**Excerpted passage**

Knight Rider is an American action television series that follows the 1982 television series of the same title created by Glen A. Larson and the 2008 television movie. The series aired on NBC from September 24, 2008 to March 4, 2009. The series stars Justin Bruening as Michael Traceur, the estranged son of Michael Knight; at the end of the pilot episode, Traceur renames himself Michael Knight II. The series also stars Deanna Russo as Sarah Graiman, Traceur's former girlfriend and love interest. Sarah is the daughter of Charles Graiman. Graiman, played by Bruce Davison, is the creator of a new generation of KITT (Knight Industries Three Thousand), which is voiced by Val Kilmer and based on a Ford Mustang Shelby GT500KR. The series was in production for just one season.

Plot
Continuing from the pilot movie, Mike Traceur is partnered with KITT and works for Knight Industries Research and Development, a secret intelligence agency overseen by NSA Agent Alex Torres and FBI Agent Carrie Rivai. Other team members include Charles Graiman and his daughter Sarah, Tech specialists Billy Morgan and Zoe Chae. During the first episode, the mission is compromised by people who claim to be associates of Mike but of whom he has no recollection. Mike reveals that a significant chunk of his memory is missing due to an unexplained trauma, which co-incides with a period when he stopped talking to Sarah. To end the damage, Carrie orchestrates his "death", thus Mike Traceur dies. Traceur renames himself Michael Knight II and continues his work with KITT.

Cast
Justin Bruening as Michael "Mike" Knight (originally known as Mike Traceur): the son of the original Michael Knight, driver of the first KITT.
Deanna Russo as Dr. Sarah Graiman: the daughter of Charles Graiman and romantic interest of Mike Knight.
Val Kilmer as the Voice of KITT: the artificially intelligent automobile. Will Arnett was originally cast for the voice of KITT and had his lines recorded but he was later replaced by Val Kilmer.
Paul Campbell as Billy Morgan
Smith Cho as Zoe Chae (Episodes 13–17, Guest Star in Episodes 1–12)
Bruce Davison as Dr. Charles Graiman: KITT's creator and Sarah's father. (Episodes 1–12)
Sydney Tamiia Poitier as FBI Agent Carrie Rivai (Episodes 1–11)
Yancey Arias as NSA Agent Alex Torres (Episodes 1–12)
Peter Cullen as the Voice of KARR 2.0, the evil artificially intelligent automobile

Production

Development
In the spring of 2007, NBCUniversal chief executive Jeff Zucker hired Ben Silverman as chief NBC programmer, and asked him to help bring NBC out of last place in network ratings. One of Silverman's early moves was to try to revive old franchises like Knight Rider and American Gladiators. Silverman, in a deal endorsed by Ford Motor Company, the car supplier, approved production. In advance of its anticipated weekly run, the new Knight Rider series was introduced with a television movie on February 17, 2008. The new series premiered on NBC on September 24, 2008 and led the network's Wednesday evening lineup, along with Deal or No Deal and Lipstick Jungle. On October 21, 2008, NBC gave the show a full season order of 22 episodes, where all of the episodes that aired on TV are also available on NBC, the PlayStation Network Video Store, Xbox Live Marketplace, Hulu Plus (available only for computer streaming, not TV or mobile streaming), and iTunes Store. The episodes are available in high-definition and standard-definition formats.

**Entries**
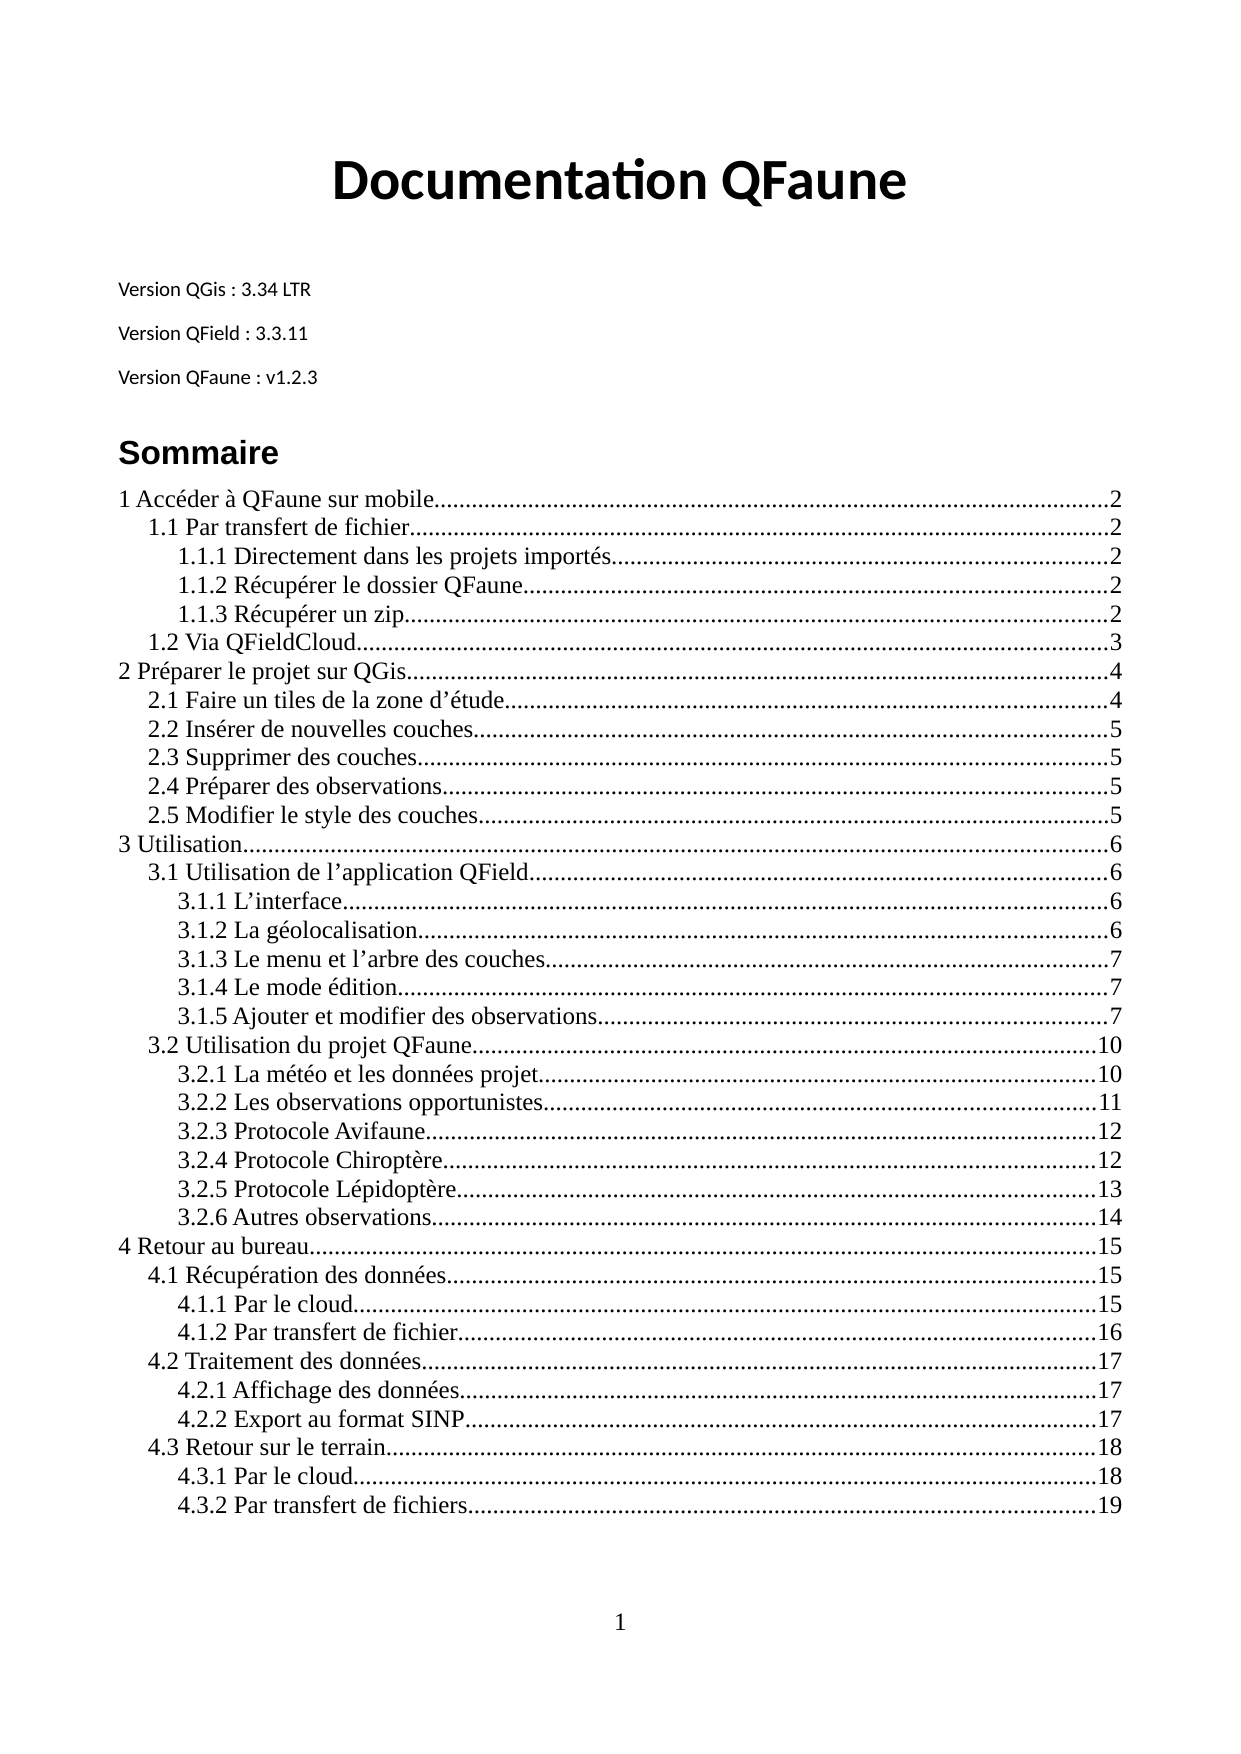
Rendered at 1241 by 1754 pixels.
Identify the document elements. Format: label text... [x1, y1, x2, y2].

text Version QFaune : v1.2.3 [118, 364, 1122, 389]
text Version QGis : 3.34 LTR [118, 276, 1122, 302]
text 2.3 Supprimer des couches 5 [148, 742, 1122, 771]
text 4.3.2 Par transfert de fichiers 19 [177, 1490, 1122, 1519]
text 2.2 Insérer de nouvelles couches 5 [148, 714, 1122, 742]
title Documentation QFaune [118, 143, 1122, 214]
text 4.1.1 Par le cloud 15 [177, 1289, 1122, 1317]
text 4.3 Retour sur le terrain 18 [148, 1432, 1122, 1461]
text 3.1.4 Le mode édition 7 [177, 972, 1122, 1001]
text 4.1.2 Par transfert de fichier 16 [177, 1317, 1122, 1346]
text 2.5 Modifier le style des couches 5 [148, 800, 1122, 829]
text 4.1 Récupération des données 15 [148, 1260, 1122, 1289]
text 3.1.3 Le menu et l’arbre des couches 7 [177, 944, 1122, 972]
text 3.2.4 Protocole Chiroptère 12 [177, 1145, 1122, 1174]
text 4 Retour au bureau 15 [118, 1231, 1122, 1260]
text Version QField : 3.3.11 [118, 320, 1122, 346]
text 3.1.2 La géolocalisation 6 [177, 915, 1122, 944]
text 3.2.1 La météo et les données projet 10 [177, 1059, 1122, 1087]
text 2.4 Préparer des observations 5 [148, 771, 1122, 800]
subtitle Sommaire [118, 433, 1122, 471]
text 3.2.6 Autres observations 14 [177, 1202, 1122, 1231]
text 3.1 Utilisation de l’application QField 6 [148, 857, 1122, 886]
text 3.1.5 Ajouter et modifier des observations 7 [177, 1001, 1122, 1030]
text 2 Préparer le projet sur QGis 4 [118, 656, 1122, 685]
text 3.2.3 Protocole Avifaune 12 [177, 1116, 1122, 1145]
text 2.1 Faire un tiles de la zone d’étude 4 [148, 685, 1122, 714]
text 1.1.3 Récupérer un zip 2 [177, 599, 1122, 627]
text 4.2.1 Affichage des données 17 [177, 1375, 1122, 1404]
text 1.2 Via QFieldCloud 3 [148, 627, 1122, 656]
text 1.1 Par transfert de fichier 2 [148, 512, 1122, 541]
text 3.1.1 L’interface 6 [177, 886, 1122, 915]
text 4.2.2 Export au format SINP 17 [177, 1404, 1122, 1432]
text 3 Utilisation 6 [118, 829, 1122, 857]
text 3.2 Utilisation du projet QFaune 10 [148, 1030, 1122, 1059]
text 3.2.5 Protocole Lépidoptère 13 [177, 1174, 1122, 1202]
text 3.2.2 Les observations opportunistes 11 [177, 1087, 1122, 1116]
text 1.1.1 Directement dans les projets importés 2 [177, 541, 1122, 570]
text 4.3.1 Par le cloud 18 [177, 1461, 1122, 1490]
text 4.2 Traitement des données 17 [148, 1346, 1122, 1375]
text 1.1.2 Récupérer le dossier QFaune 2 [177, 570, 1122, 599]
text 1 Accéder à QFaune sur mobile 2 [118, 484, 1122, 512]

**To-do list**
**a)** Write out everything in the Knight Rider article from "Val Kilmer as" down to "Rivai (Episodes 1–11)".
**b)** Extend the Knight Rider article past its final sentence.

**Answers for the tasks**
**a)**
Val Kilmer as the Voice of KITT: the artificially intelligent automobile. Will Arnett was originally cast for the voice of KITT and had his lines recorded but he was later replaced by Val Kilmer.
Paul Campbell as Billy Morgan
Smith Cho as Zoe Chae (Episodes 13–17, Guest Star in Episodes 1–12)
Bruce Davison as Dr. Charles Graiman: KITT's creator and Sarah's father. (Episodes 1–12)
Sydney Tamiia Poitier as FBI Agent Carrie Rivai (Episodes 1–11)

**b)**
Retooling
On November 10, 2008, NBC reformatted the show in an effort to more closely resemble the storyline of its predecessor. Yancey Arias, Bruce Davison, and Sydney Tamiia Poitier's characters were removed from the series after the end of their original thirteen episode commitment starting with a two-part episode scheduled to air in January 2009. The show continued with a more character-driven focus on Michael and KITT.

Cancellation
On December 3, 2008, NBC reduced its season order from 22 to 17 episodes. The series finale aired on March 4, 2009. On May 19, 2009, NBC canceled the series after one season.

Vehicle

For the series premiere, many new features in KITT were introduced in addition to those seen on the pilot movie. As an homage to the original KITT's Super Pursuit Mode, the new KITT transforms into Attack Mode – a significantly more aggressive version than the Attack Mode depicted in the pilot movie, which consisted primarily of an extended rear spoiler. KITT also transforms into a Ford F-150 FX4 pickup truck for off-road purposes, a Ford E-150 van, Ford Flex, Ford Crown Victoria Police Interceptor, and a 1969 Mach 1 Mustang for disguise purposes. The series also demonstrated capabilities such as KITT's Turbo Boost, allowing KITT to briefly become airborne, and submergibility, maintaining system integrity and life support for occupants while underwater. Also installed in KITT are a grappling hook, a laser that originates from his scanner bar, double mini-guns, defensive flares, offensive missiles, parachute, a dart gun, a sonic inhibitor and an EMP weapon.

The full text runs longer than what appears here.